Two days after his ouster, supporters of Egypt's ex-president clash with demonstrators who want him out - reflecting that nation's division and the quandary left for U.S. policymakers.
A military officer announced the removal of Morsi after barely a year in power. Large crowds of Egyptians had pushed for his removal.
President Barack Obama has spoken in public only once since the overthrow, and he did not mention what many are calling a military "coup" in Cairo. Over two days, the president has discussed the situation with his national security advisers.
Obama issued a written statement Wednesday, expressing “deep concern” about the military’s move. He urged the military to quickly and responsibly “return full authority… to a democratically-elected civilian government as soon as possible.”
Obama’s statement was seen by some people as criticizing Morsi's ouster.
Administration officials, in meetings and phone calls, however, seemed to signal to Egypt and other U.S. allies that the White House accepts the military’s act.

Collected data:
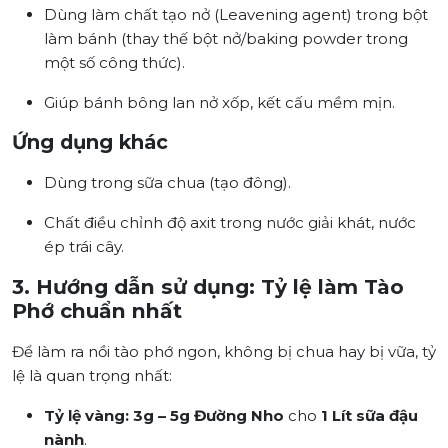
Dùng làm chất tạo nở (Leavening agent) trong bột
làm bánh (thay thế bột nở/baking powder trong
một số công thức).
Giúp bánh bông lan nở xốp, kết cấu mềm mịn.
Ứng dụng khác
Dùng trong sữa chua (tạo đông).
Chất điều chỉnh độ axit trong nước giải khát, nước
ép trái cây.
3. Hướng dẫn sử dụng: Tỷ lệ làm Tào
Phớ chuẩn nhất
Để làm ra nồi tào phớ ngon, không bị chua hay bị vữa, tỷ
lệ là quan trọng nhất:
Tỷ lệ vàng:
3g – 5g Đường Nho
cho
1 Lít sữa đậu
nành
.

# INSTRUCTION 1:
According to the reading text on Egypt, how long had Morsi been in power when the military officer announced his removal?
# INSTRUCTION 2:
Retype the portion of the text on Egypt from "Two days after" to "criticizing Morsi's ouster.".

# ANSWER AREA 1:
Barely a year.

# ANSWER AREA 2:
Two days after his ouster, supporters of Egypt's ex-president clash with demonstrators who want him out - reflecting that nation's division and the quandary left for U.S. policymakers.
A military officer announced the removal of Morsi after barely a year in power. Large crowds of Egyptians had pushed for his removal.
President Barack Obama has spoken in public only once since the overthrow, and he did not mention what many are calling a military "coup" in Cairo. Over two days, the president has discussed the situation with his national security advisers.
Obama issued a written statement Wednesday, expressing “deep concern” about the military’s move. He urged the military to quickly and responsibly “return full authority… to a democratically-elected civilian government as soon as possible.”
Obama’s statement was seen by some people as criticizing Morsi's ouster.